León le iba a referir lo del chantaje del agente Navarro, pero Alfonso echó a andar diciéndole:

—Anda, ven y me lo cuentas todo mientras me baño. Después nos vamos fuera a tomar algo. Tengo también que ir al banco, que telefonear a mi psicólogo para que me recete lo que me falta y, si no se me olvida, quisiera que un buen otorrino me viera este oído.

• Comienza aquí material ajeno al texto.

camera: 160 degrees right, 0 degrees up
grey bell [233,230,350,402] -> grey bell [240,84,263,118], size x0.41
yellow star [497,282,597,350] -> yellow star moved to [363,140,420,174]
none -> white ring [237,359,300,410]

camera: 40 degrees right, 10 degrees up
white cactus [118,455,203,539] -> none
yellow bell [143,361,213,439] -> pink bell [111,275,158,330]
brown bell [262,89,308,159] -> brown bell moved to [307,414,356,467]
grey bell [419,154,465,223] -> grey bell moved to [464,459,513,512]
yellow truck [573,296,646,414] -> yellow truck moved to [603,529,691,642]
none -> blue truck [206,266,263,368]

Sentado en una banqueta, a un metro escaso de la lujosa bañera, León se sorprendió de ver el cuerpo de Alfonso lleno de moretones. Aquel cuerpo que, pese al lujo y los masajes, anunciaba la decrepitud. La verdad es que no había visto nunca a su amigo desnudo, ni cuando, en el internado de Úbeda, aquel inspector quería que mantuvieran las puertas de las duchas sin cerrar. «Qué jodida es la edad», pensó, antes de comenzar a relatarle, punto por punto, lo que su hijo Juan le había contado a él, cuando volvió de la comisaría con toda la documentación en regla.

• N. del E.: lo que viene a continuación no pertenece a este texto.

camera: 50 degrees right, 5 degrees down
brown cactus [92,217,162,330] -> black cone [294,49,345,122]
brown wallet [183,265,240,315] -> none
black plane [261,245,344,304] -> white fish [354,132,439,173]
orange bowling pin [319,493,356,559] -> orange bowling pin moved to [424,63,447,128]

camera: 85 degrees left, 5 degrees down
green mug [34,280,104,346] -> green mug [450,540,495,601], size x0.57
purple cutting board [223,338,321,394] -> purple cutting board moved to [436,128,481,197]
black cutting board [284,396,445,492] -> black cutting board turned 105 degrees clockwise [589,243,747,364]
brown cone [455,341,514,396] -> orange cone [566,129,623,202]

—Rosalva estallaba de alegría —le contaba a Alfonso—. Tendrías que haberla visto: nos abrazaba a todos y, llorando como una chiquilla, brincaba dando palmaditas. Me recomendó decirte que nunca olvidaría lo que has hecho por ella.

Oyendo lo que decía León, Alfonso sintió, por primera vez desde hacía mucho tiempo, que un sosiego interior se adueñaba de su conciencia. Tenía la impresión de haber pagado una vieja deuda consigo mismo; de haber extirpado un remordimiento, que lo desazonaba desde el primer día que entró en Las casitas blancas. Era un sentimiento de culpabilidad que no procedía de que en el burdel se deleitaba físicamente, sino porque pensaba que, yendo allí, estaba contribuyendo, de alguna manera, a un repugnante comercio que impunemente se hacía con las mujeres. Liberada Rosalva, Alfonso tenía la impresión de haber hecho algo justo y bueno; de haberse comportado de manera responsable. Aquella agua caliente lo purificaba. Tal sentimiento le procuraba una apariencia serena, casi gozosa, que sorprendió a León. Ni siquiera cambió el semblante jubiloso de Alfonso, cuando León le contó el chantaje de Navarro y que, probablemente, el coste final excedería los cinco mil euros. «Lo único que he sentido –le respondió Alfonso– es no haber podido participar directamente en la liberación de Rosalva». Habiendo visto los hematomas y contusiones que se extendían por todo el cuerpo de Alfonso, León estuvo a punto de decirle que él había pagado más que ninguno. «Esta es el alma generosa y buena del inocentón Alfonso que yo conocí en el internado».

Envuelto en el albornoz de rayas blancas y azules, con sus iniciales bordadas en el bolsillo superior, Alfonso parecía ya otra cosa. León, sin embargo, vio que, cuando echó a andar, su amigo no mantenía bien el equilibrio.

—Mientras te vistes, ¿quieres que te prepare algo de comer?

—El frigorífico está de capa caída.

—Pues habrá que preparar algo para reponerte. ¿Desde cuándo no comes?

—He perdido la noción del tiempo. El cabrón del guardaespaldas me aporreó hasta dejarme sin sentido.

—Bueno, vamos a tener calma y a ver cómo solucionamos este asunto. ¿Te atreves a salir? Te convendría que te diera el aire un poco. Podríamos ir a La Luna, a ver si Indalecio te prepara un buen bocata de jamón y una cerveza o, mejor, primero un café bien cargado para reanimarte.

Alfonso, antes de traspasar la verja del palacete, volvió a tambalearse y tuvo que agarrarse al brazo de León.

—Mira, Alfonso; aunque La Luna esté ahí a dos pasos, vamos a llamar un taxi. Va a cobrar la tarifa mínima.

Al poco tiempo, Alfonso y León aparecían por la puerta del bar de Indalecio.